Data in this exercise Block Start
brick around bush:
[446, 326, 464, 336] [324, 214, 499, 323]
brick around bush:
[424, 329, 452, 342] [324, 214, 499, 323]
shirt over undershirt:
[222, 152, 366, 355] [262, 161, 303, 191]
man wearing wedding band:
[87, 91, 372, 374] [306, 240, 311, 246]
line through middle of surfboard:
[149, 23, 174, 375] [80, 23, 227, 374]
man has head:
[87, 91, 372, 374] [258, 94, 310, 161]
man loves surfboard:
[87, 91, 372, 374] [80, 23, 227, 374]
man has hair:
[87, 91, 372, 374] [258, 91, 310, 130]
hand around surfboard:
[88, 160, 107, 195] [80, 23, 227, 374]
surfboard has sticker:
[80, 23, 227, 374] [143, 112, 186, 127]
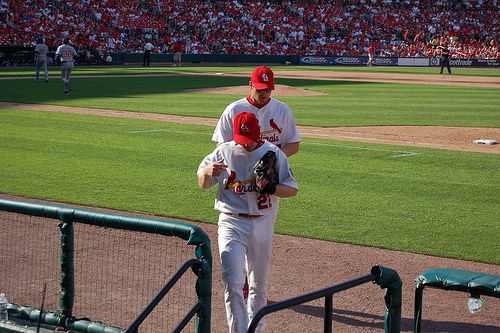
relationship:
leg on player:
[214, 240, 253, 331] [178, 111, 296, 331]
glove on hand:
[251, 150, 280, 196] [249, 171, 278, 194]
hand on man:
[249, 171, 278, 194] [194, 111, 300, 332]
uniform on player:
[191, 144, 298, 330] [180, 109, 323, 330]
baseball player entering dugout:
[197, 111, 297, 330] [6, 192, 498, 329]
Data in this exercise Block End
What is required »
Repeat the entire listing above line for line, without changing anything. Leave out the pictures.

Final answer »
brick around bush:
[446, 326, 464, 336] [324, 214, 499, 323]
brick around bush:
[424, 329, 452, 342] [324, 214, 499, 323]
shirt over undershirt:
[222, 152, 366, 355] [262, 161, 303, 191]
man wearing wedding band:
[87, 91, 372, 374] [306, 240, 311, 246]
line through middle of surfboard:
[149, 23, 174, 375] [80, 23, 227, 374]
man has head:
[87, 91, 372, 374] [258, 94, 310, 161]
man loves surfboard:
[87, 91, 372, 374] [80, 23, 227, 374]
man has hair:
[87, 91, 372, 374] [258, 91, 310, 130]
hand around surfboard:
[88, 160, 107, 195] [80, 23, 227, 374]
surfboard has sticker:
[80, 23, 227, 374] [143, 112, 186, 127]
relationship:
leg on player:
[214, 240, 253, 331] [178, 111, 296, 331]
glove on hand:
[251, 150, 280, 196] [249, 171, 278, 194]
hand on man:
[249, 171, 278, 194] [194, 111, 300, 332]
uniform on player:
[191, 144, 298, 330] [180, 109, 323, 330]
baseball player entering dugout:
[197, 111, 297, 330] [6, 192, 498, 329]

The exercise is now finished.